> _Brief_: Of the entries below, copy only those lines that contain the word "bottom".

> _Material provided_:

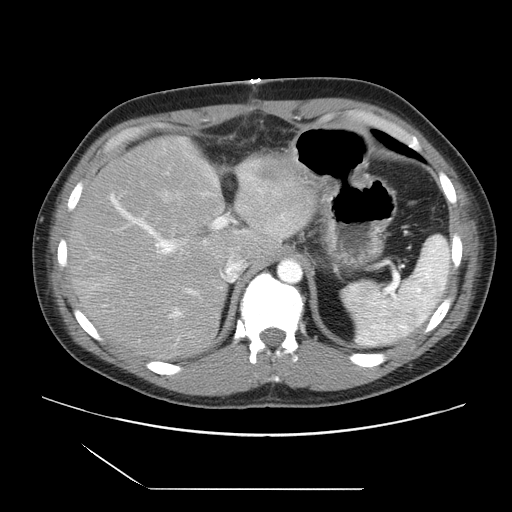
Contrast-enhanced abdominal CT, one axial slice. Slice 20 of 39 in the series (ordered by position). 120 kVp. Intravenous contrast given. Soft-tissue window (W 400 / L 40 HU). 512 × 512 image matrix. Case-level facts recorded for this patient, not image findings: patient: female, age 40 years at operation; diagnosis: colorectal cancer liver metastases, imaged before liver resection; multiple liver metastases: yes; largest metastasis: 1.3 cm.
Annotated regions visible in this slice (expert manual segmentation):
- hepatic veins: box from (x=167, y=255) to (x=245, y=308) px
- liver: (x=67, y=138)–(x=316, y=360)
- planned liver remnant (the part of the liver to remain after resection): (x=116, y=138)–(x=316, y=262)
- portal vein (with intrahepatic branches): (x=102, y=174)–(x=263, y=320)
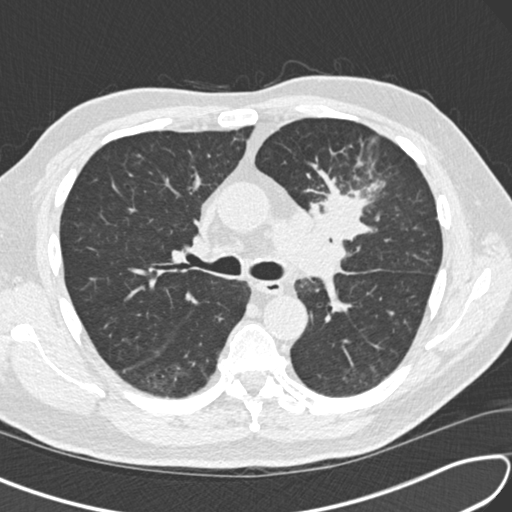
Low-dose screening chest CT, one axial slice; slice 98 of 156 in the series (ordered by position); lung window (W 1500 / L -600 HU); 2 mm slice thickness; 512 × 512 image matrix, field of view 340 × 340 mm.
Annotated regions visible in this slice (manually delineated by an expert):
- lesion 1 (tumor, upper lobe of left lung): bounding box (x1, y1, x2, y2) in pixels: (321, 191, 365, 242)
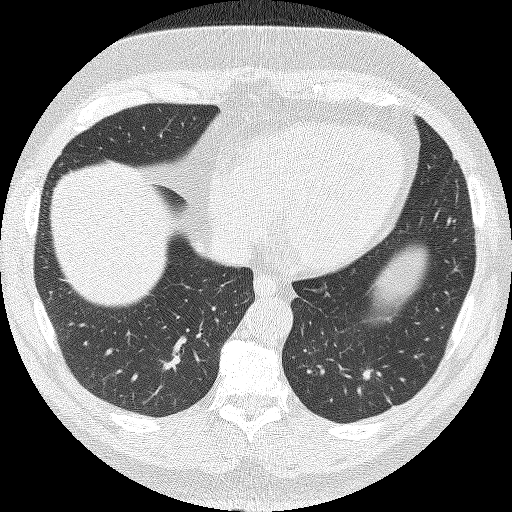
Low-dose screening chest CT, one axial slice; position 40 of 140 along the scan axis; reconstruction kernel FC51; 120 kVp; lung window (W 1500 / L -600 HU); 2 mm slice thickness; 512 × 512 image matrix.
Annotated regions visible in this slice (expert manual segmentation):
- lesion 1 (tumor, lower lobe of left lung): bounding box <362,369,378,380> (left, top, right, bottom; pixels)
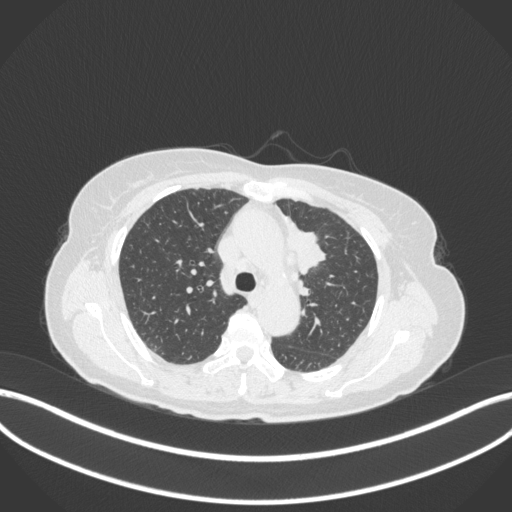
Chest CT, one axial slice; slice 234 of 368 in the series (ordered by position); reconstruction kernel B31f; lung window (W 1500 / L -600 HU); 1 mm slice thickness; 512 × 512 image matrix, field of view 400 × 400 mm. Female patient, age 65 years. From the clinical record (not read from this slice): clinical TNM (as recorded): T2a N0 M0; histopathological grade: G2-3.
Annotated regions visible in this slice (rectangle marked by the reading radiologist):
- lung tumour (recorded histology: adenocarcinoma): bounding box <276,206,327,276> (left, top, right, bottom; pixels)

> _Exercise output_:
- lesion 1 (tumor, lower lobe of left lung): bounding box <362,369,378,380> (left, top, right, bottom; pixels)
- lung tumour (recorded histology: adenocarcinoma): bounding box <276,206,327,276> (left, top, right, bottom; pixels)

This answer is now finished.